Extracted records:

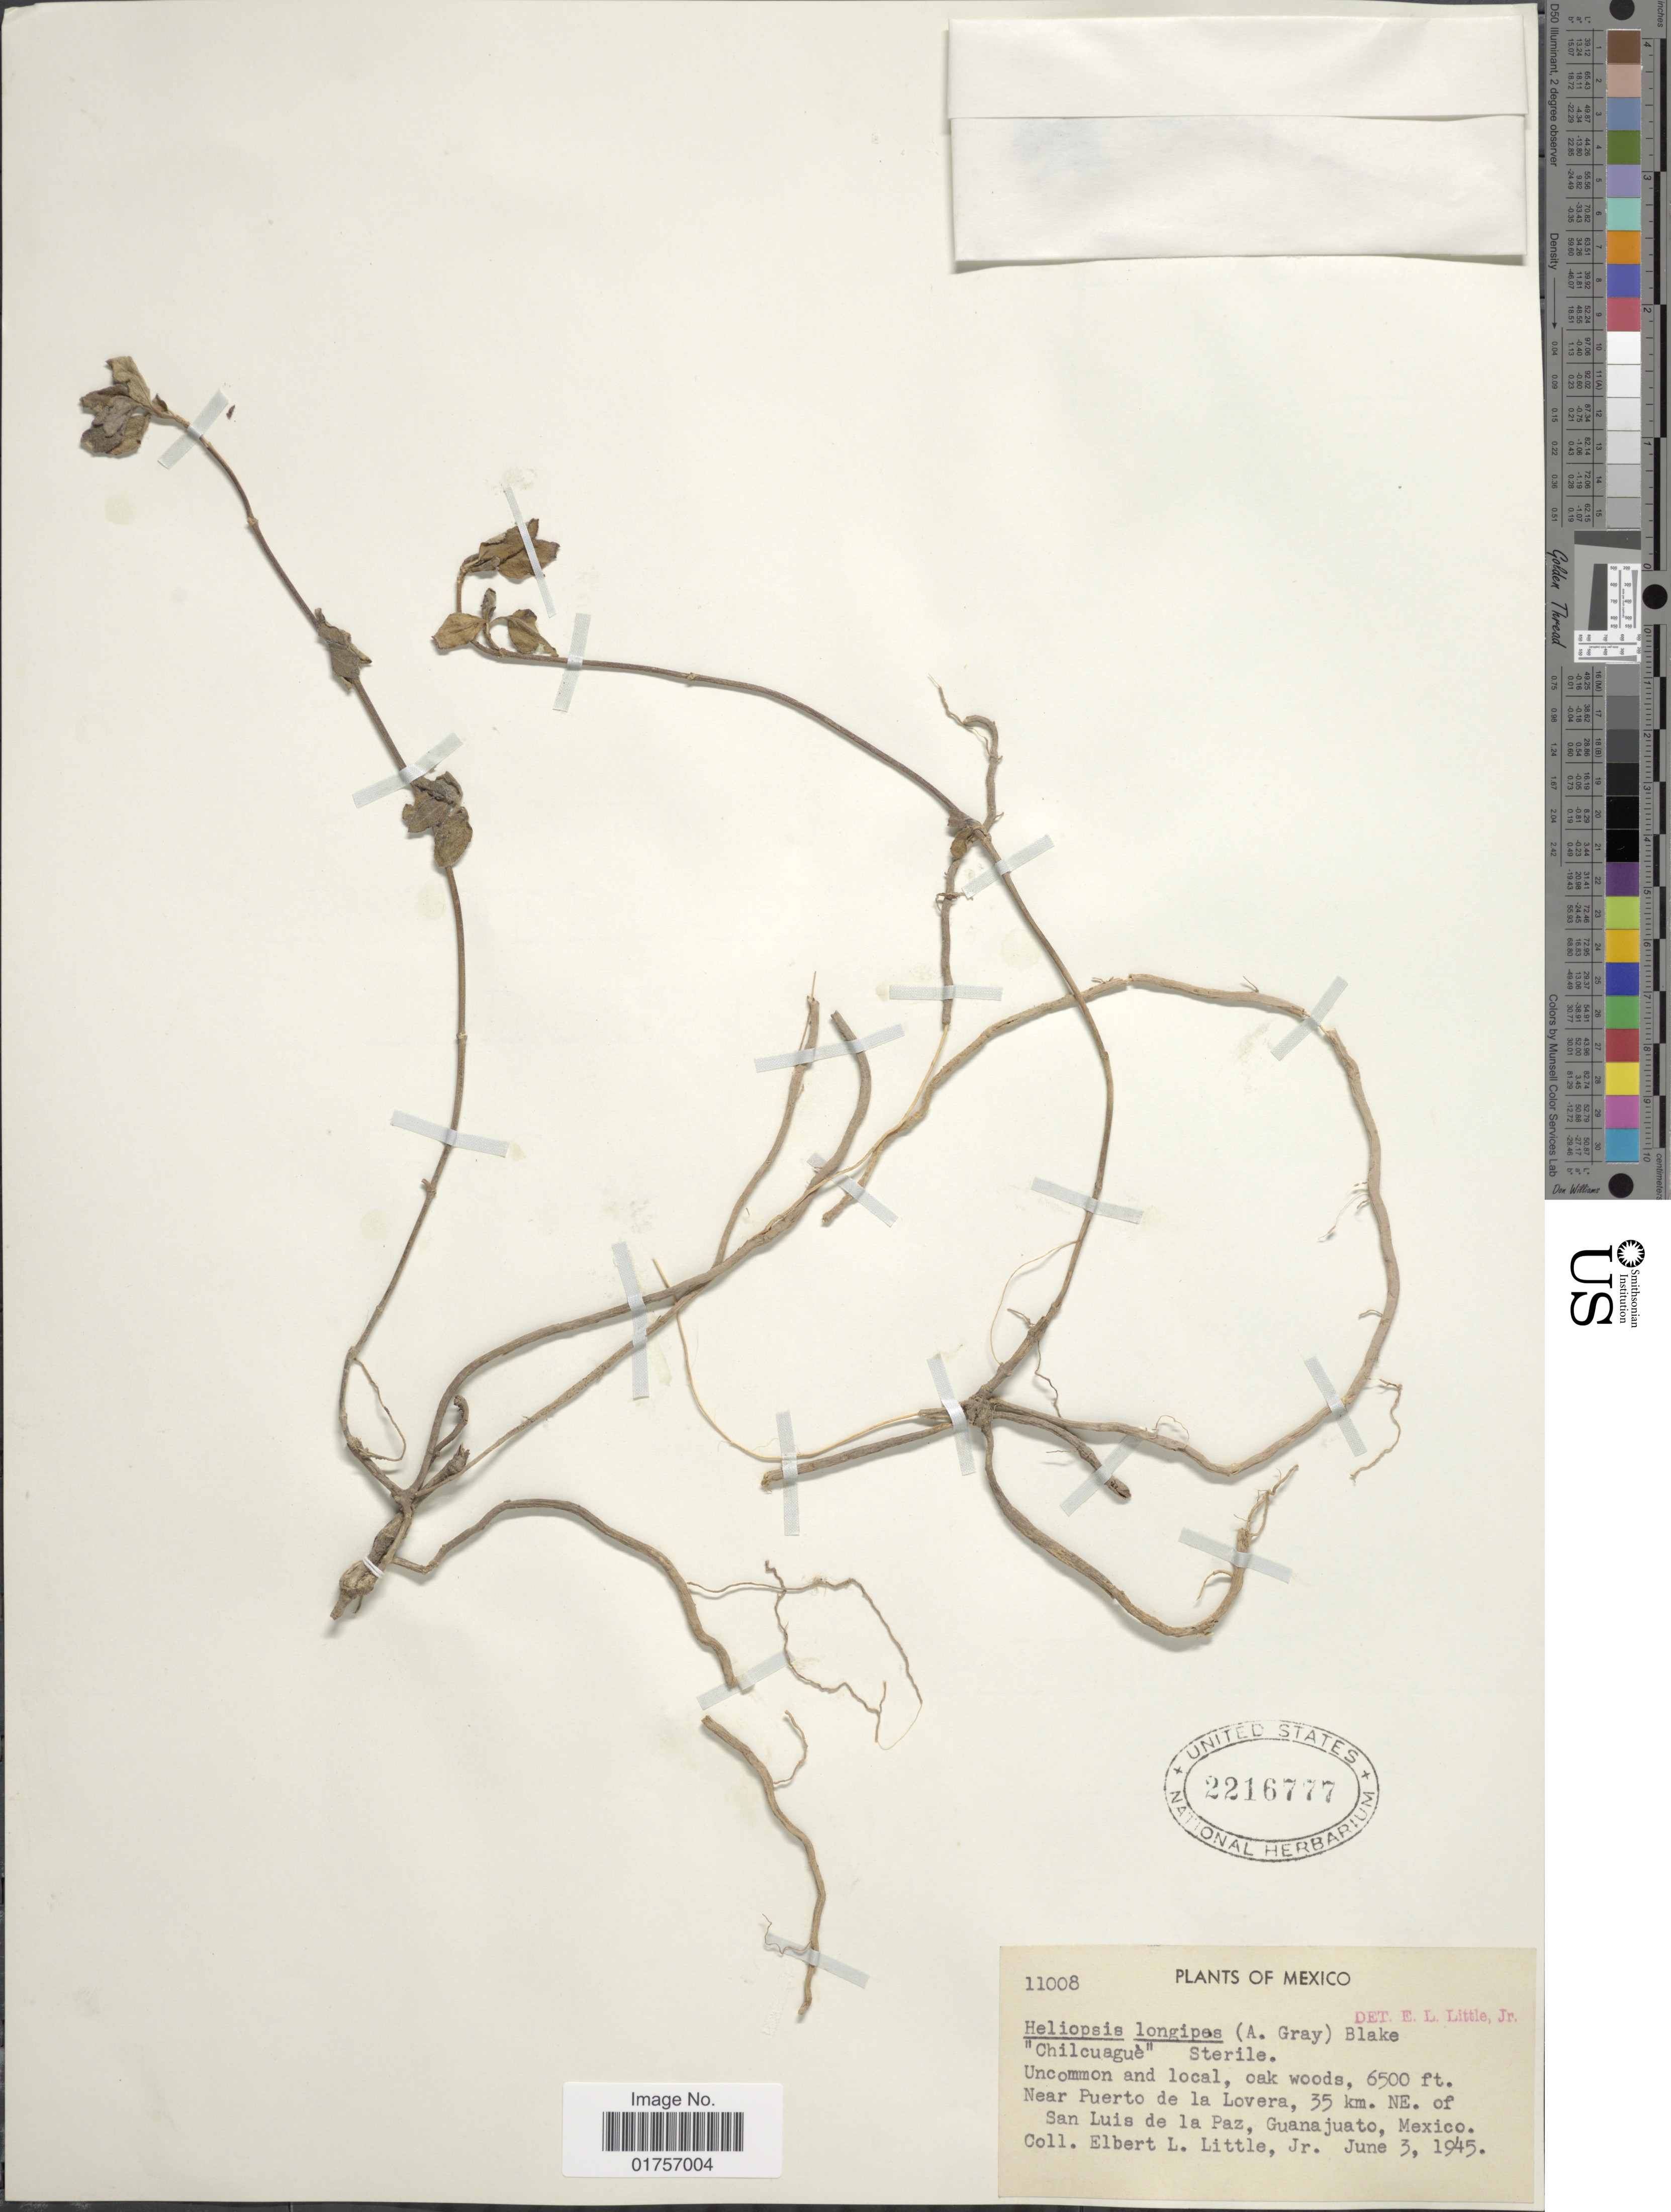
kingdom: Plantae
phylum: Tracheophyta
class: Magnoliopsida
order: Asterales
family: Asteraceae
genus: Heliopsis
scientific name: Heliopsis longipes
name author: (A. Gray) S.F. Blake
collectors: E. L. Little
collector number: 11008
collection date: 1945-06-03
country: Mexico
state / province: Guanajuato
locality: Near Puerto de la Lovera, 35 km. NE. of San Luis de la Paz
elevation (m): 1981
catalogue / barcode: US 2216777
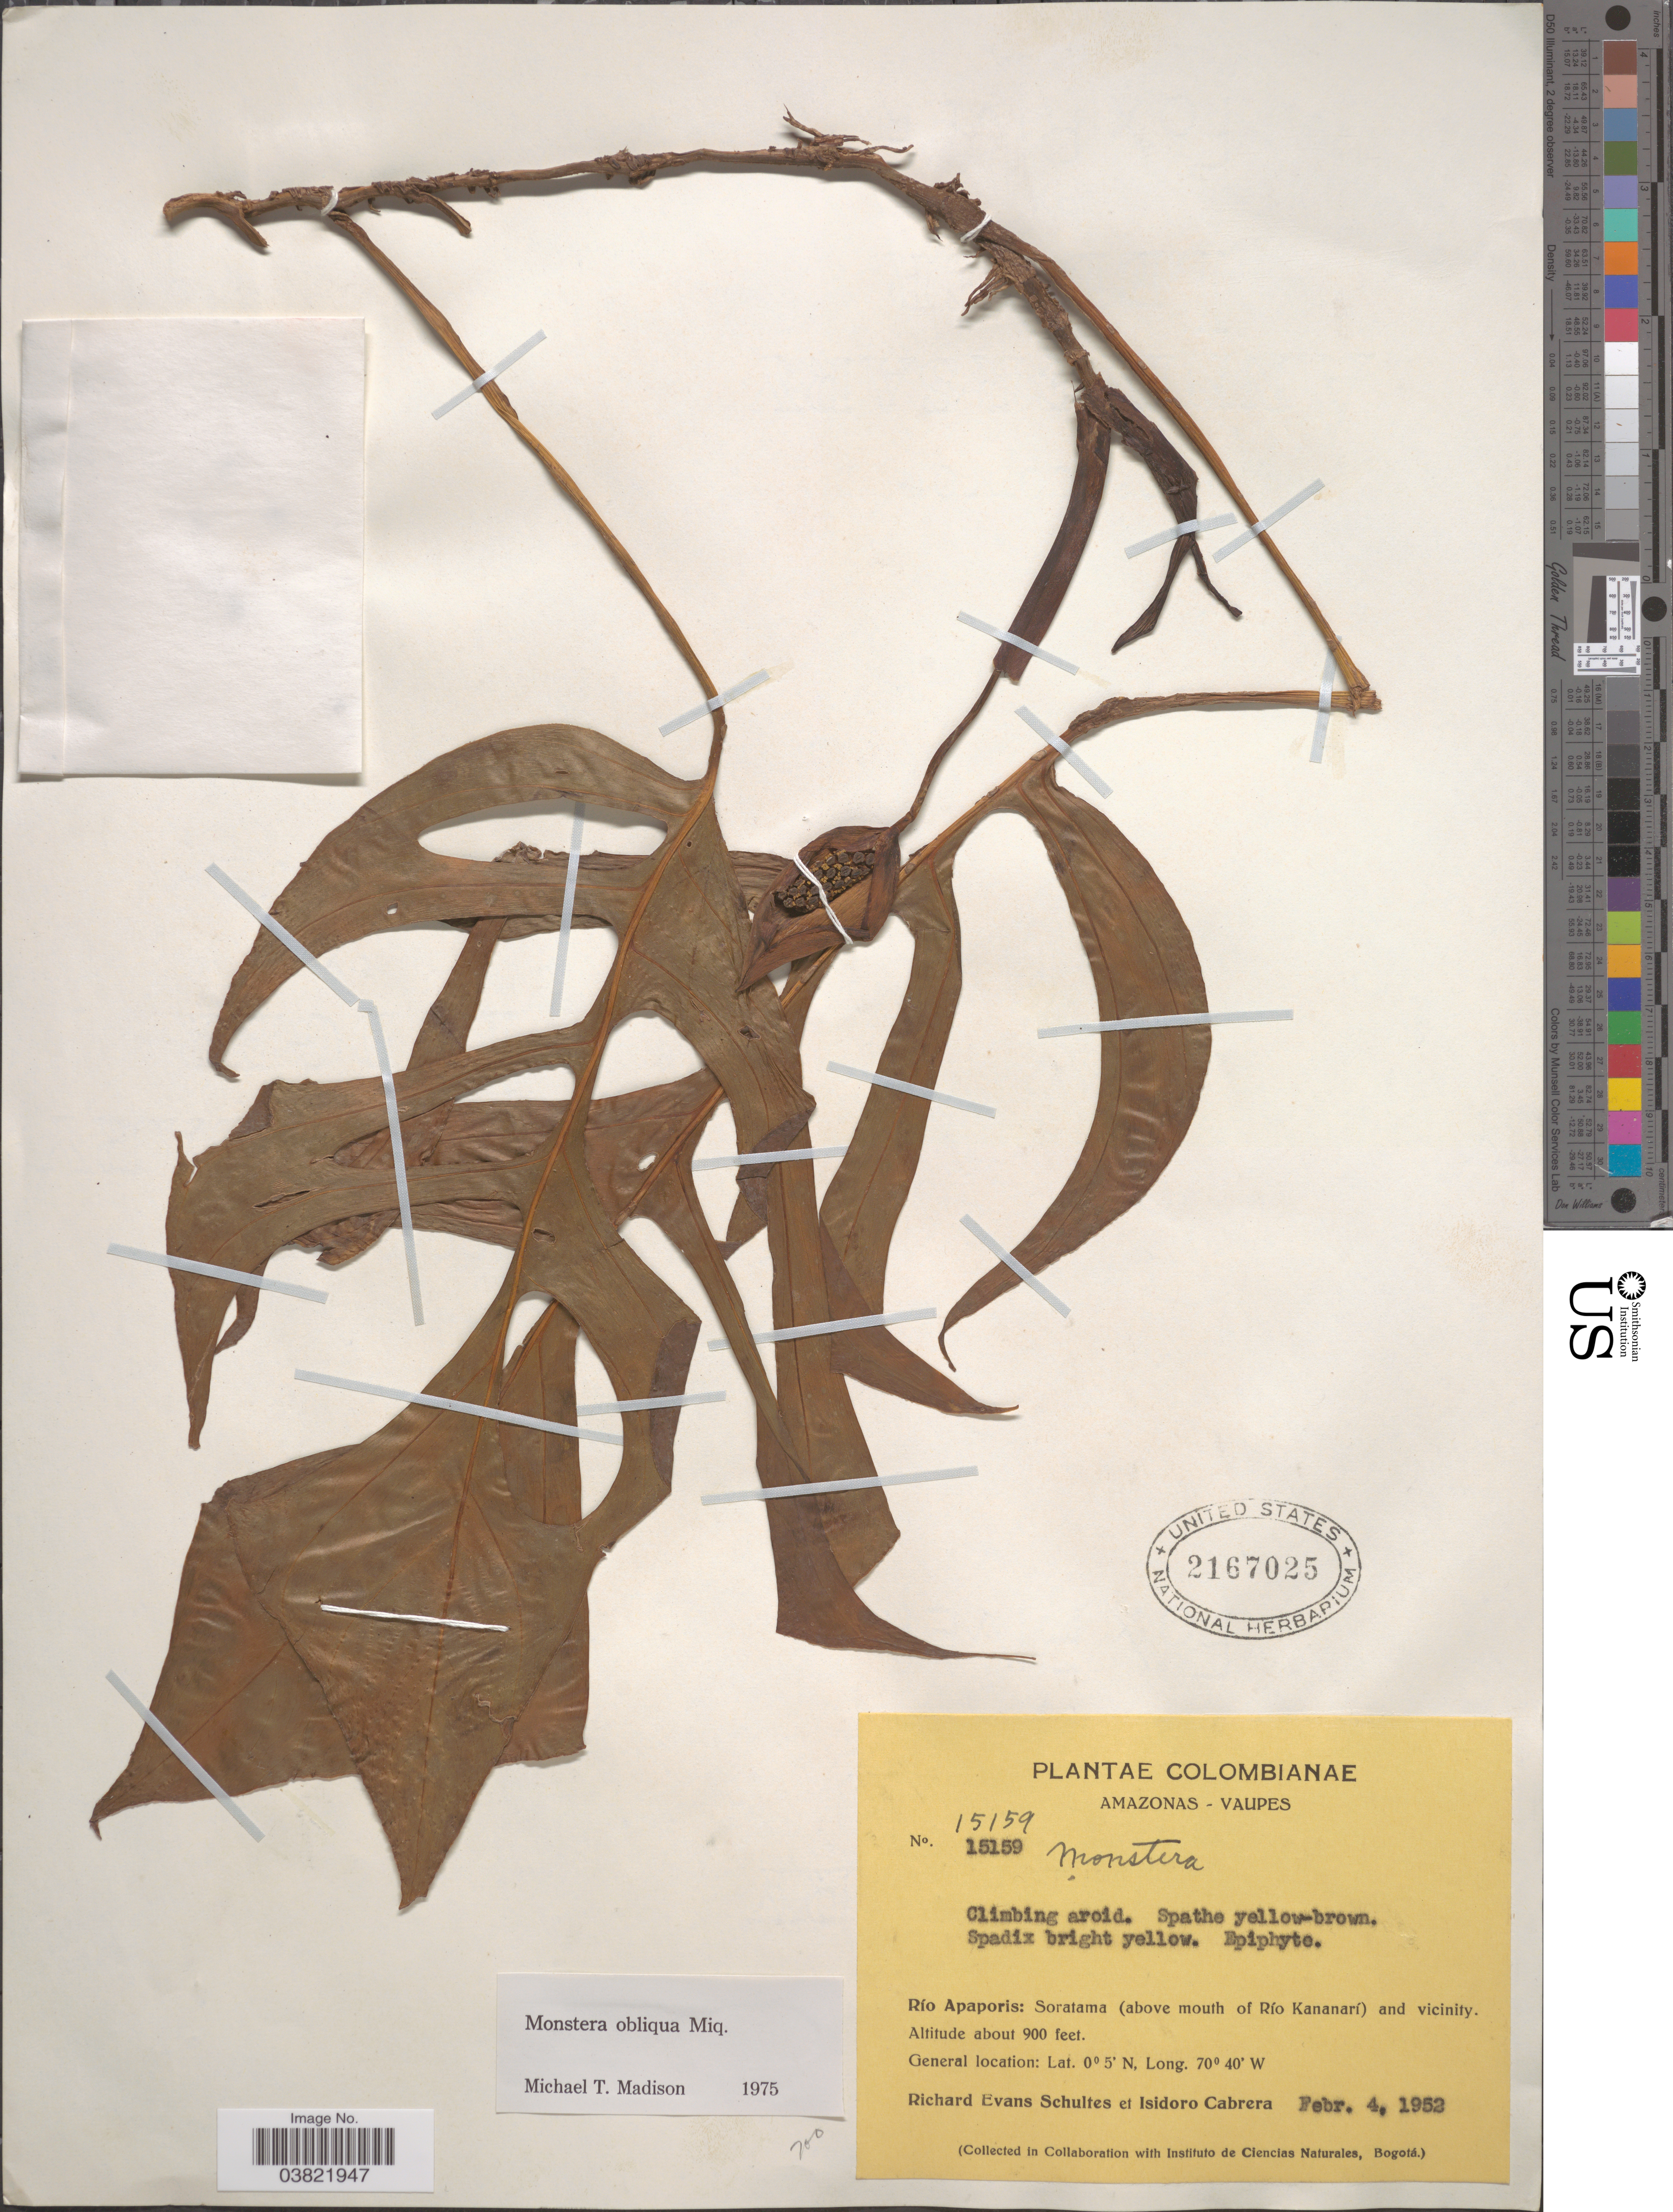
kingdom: Plantae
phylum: Tracheophyta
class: Liliopsida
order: Alismatales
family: Araceae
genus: Monstera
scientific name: Monstera obliqua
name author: Miq.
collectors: R. E. Schultes & I. Cabrera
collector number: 15159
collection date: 1952-02-04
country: Colombia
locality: Amazonas-Vaupes. Río Apaporis: Soratama (above mouth of Río Kananarí) and vicinity.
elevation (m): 274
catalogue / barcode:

**EXERCISE REQUIREMENTS**
Output every line of the items above as a JSON list of strings, one string per line, with blank lines skipped and the pictures left out.

**RESPONSE TO THE TASK**
[
  "kingdom: Plantae",
  "phylum: Tracheophyta",
  "class: Magnoliopsida",
  "order: Asterales",
  "family: Asteraceae",
  "genus: Heliopsis",
  "scientific name: Heliopsis longipes",
  "name author: (A. Gray) S.F. Blake",
  "collectors: E. L. Little",
  "collector number: 11008",
  "collection date: 1945-06-03",
  "country: Mexico",
  "state / province: Guanajuato",
  "locality: Near Puerto de la Lovera, 35 km. NE. of San Luis de la Paz",
  "elevation (m): 1981",
  "catalogue / barcode: US 2216777",
  "kingdom: Plantae",
  "phylum: Tracheophyta",
  "class: Liliopsida",
  "order: Alismatales",
  "family: Araceae",
  "genus: Monstera",
  "scientific name: Monstera obliqua",
  "name author: Miq.",
  "collectors: R. E. Schultes & I. Cabrera",
  "collector number: 15159",
  "collection date: 1952-02-04",
  "country: Colombia",
  "locality: Amazonas-Vaupes. Río Apaporis: Soratama (above mouth of Río Kananarí) and vicinity.",
  "elevation (m): 274",
  "catalogue / barcode:"
]